Materials and Methods

Proteins

Type I collagen from human placenta, human plasma-derived fibro-nectin, human tenascin, and laminin from human placenta were purchased from Chemicon (Temecula, CA, USA). Type III collagen from human placenta, type IV collagen from basement membrane of Engelbreth-Holm-Swarm (EHS) murine Sarcoma, type V collagen from human placenta, human vitro-nectin, human thrombospondin, EHS laminin, EHS heparan sulfate proteoglycan (HSPG), and poly-L-lysine were purchased from Sigma-Aldrich (Taufkirchen, Germany). Human cellular fibronectin was obtained from Upstate Biotechnology (Lake Placid, NY, USA), type IV collagen from human placenta was purchased from BD Biosciences (Bedford, MA, USA), human placenta-derived type VI collagen was purchased from Acris (Hiddenhausen, Germany), and bovine serum albumin (BSA) was acquired from Roth (Karlsruhe, Germany). BSA was labeled with TAMRA (Fluka Chemie AG, Deisenhofen, Germany), and the labeled protein was purified using a PD10 column (Pharmacia AB, Uppsala, Sweden) according to the manufacturer's instructions.

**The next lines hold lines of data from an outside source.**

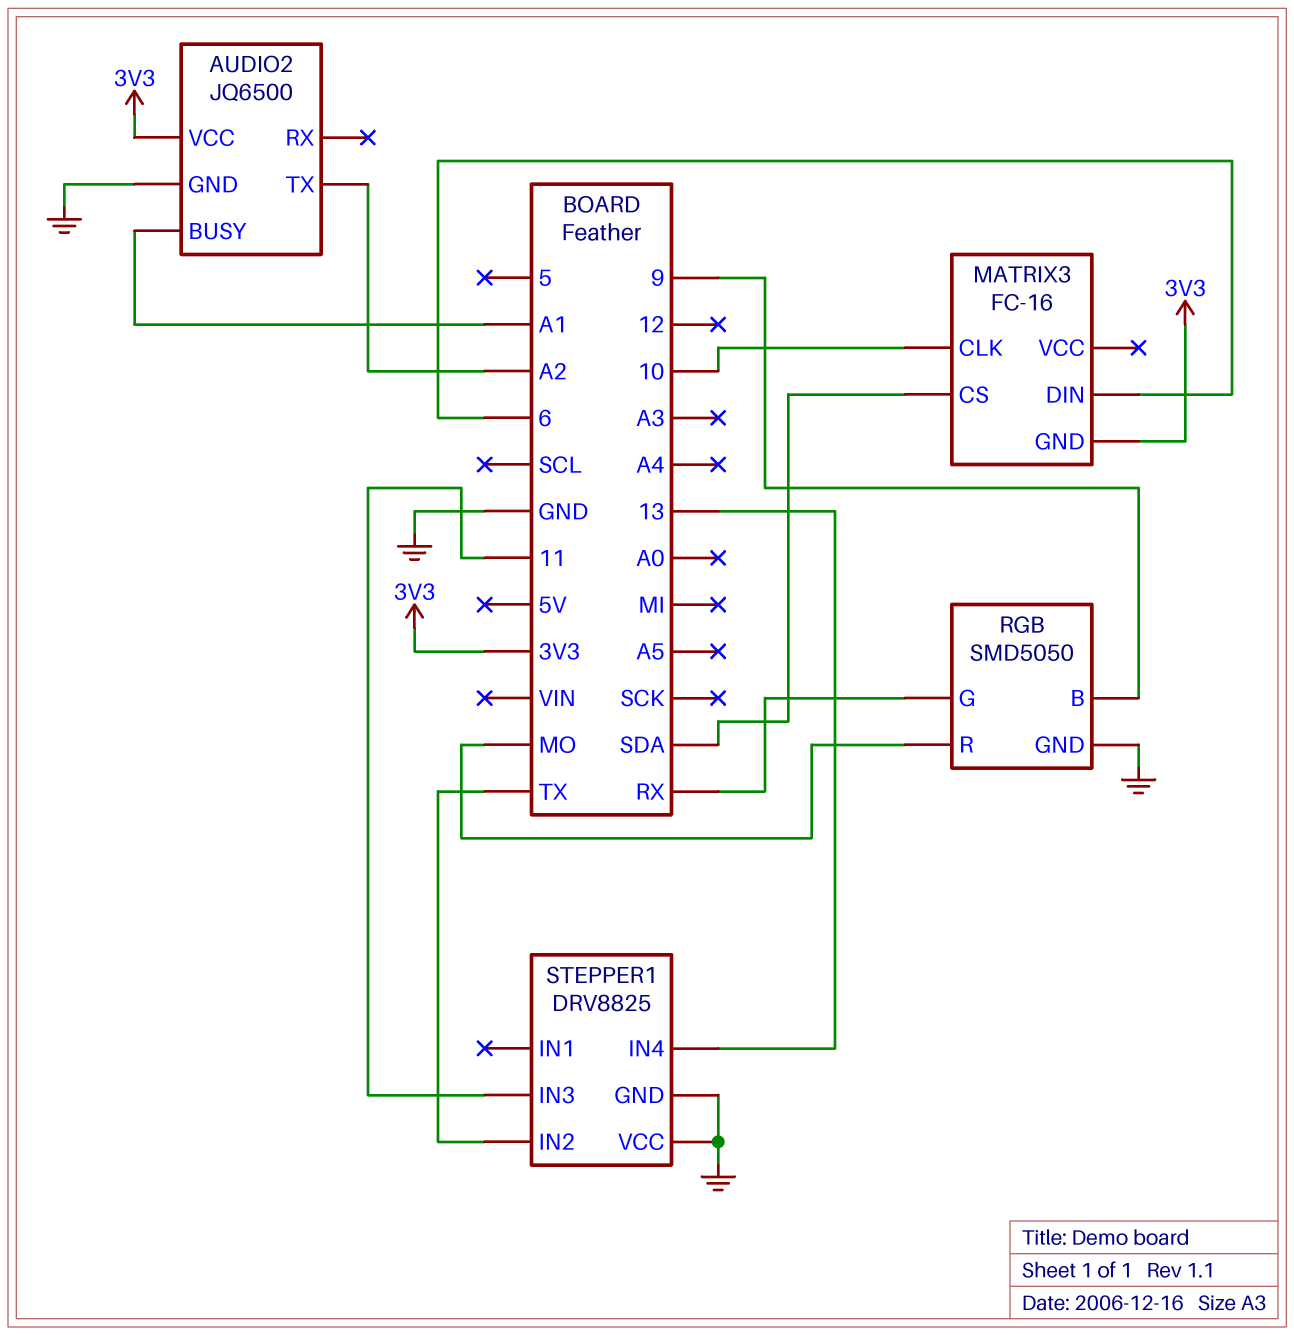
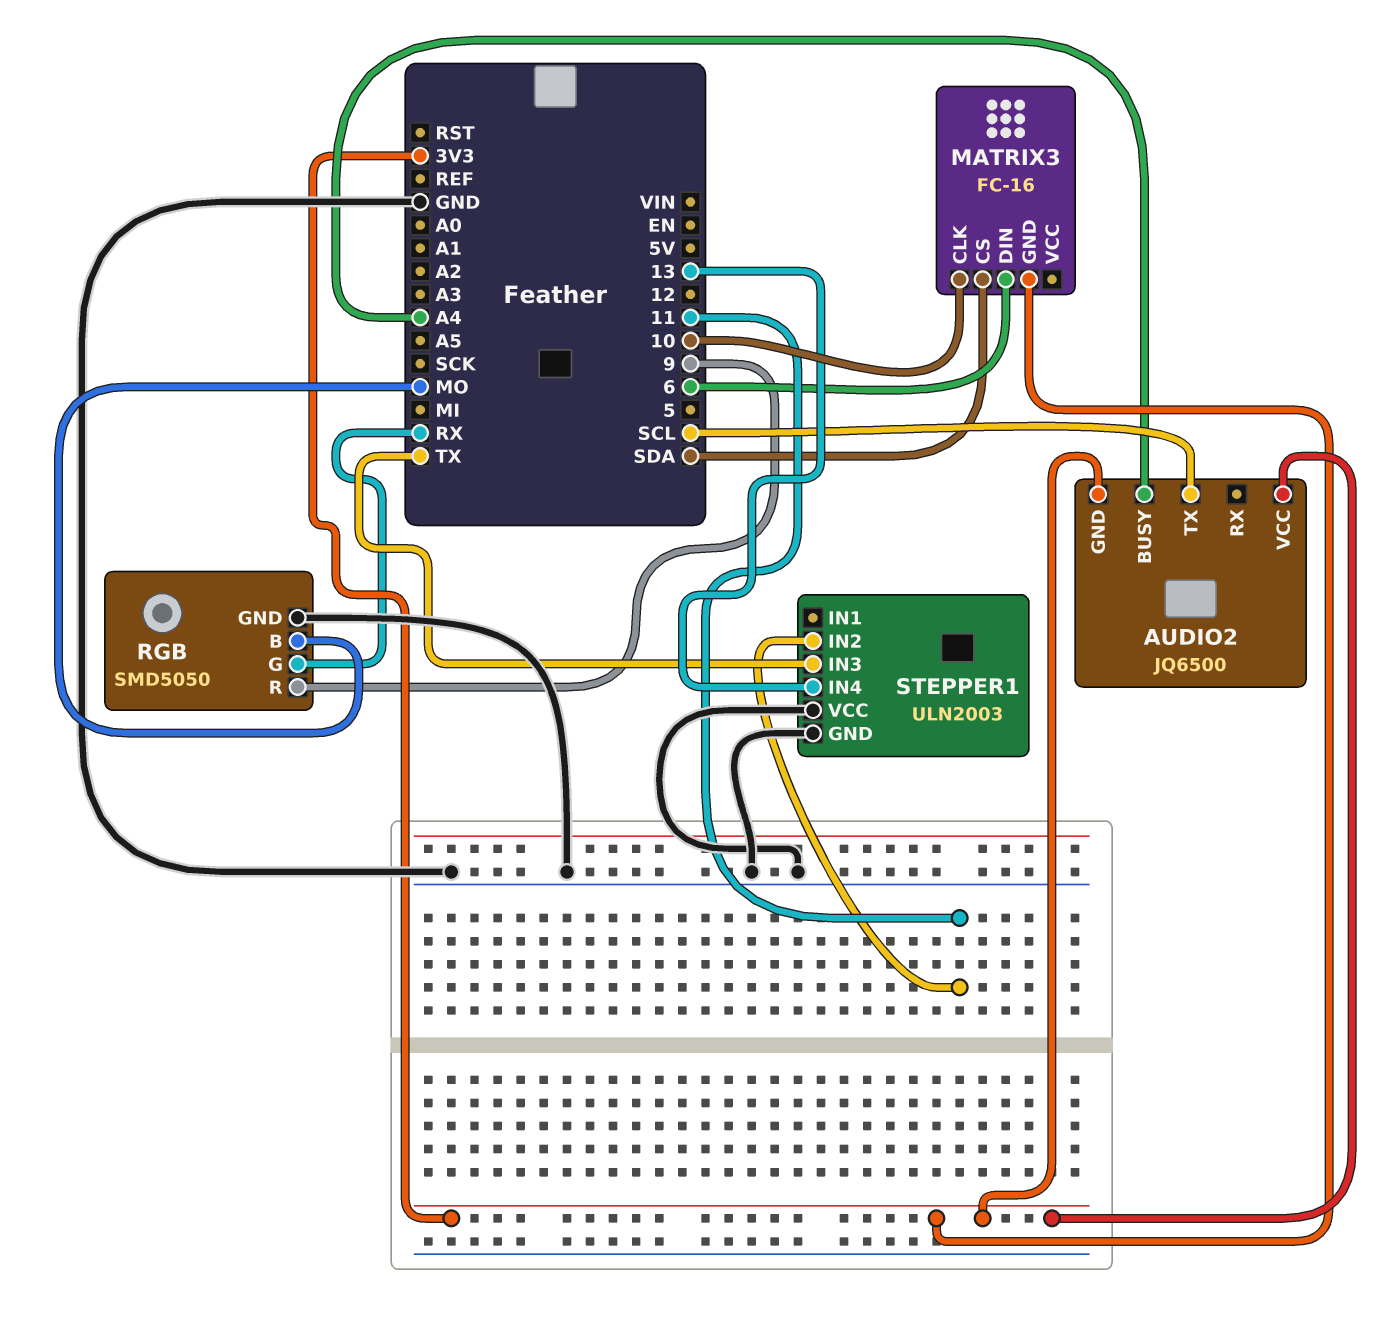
AUDIO2 pin BUSY: A1 -> A4
AUDIO2 pin GND: GND -> 3V3
AUDIO2 pin TX: A2 -> SCL
RGB pin B: 9 -> MO
RGB pin R: MO -> 9
STEPPER1: DRV8825 -> ULN2003
STEPPER1 pin IN2: TX -> 11
STEPPER1 pin IN3: 11 -> TX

Preparation of Microarrays

Proteins were microspotted on nitrocellulose-coated glass microslides (NMI Technologietransfer GmbH, Reutlingen, Germany). Protein solutions were prepared in 0.5% (w/v) trehalose in phosphate-buffered saline (PBS) containing 0.0003% (v/v) of the nonionic detergent IGEPAL® CA-630 [(octylphenoxy)polyethoxye thanol; Sigma-Aldrich] for collagens or 0.005% (v/v) IGEPAL CA-630 for all other proteins. For the chondrocyte adhesion assays, type III collagen was spotted in 0.4% (w/v) trehalose, 0.001% IGEPAL CA-630, and 5% glycerol. In general, we used the lowest protein coating concentration of a given protein at which the highest number of cells attached to a microspot in an adhesion assay. Furthermore, economic considerations were taken into account when expensive proteins were used as well as technical feasibility of printing these protein solutions with the ink-jet arrayer. Unless otherwise indicated, proteins were spotted at the following concentrations: 200 µg/mL poly-L-lysine, type III collagen, type V collagen, type VI collagen, fibronectin (human cellular), laminin (human placenta), and laminin (EHS); 400 µg/mL BSA; 50 µg/mL type I collagen (human placenta) and tenascin; 100 µg/ mL type IV collagen (human placenta), type IV collagen (EHS), fibronectin (human plasma), thrombospondin, and HSPG; 250 µg/mL vitronectin.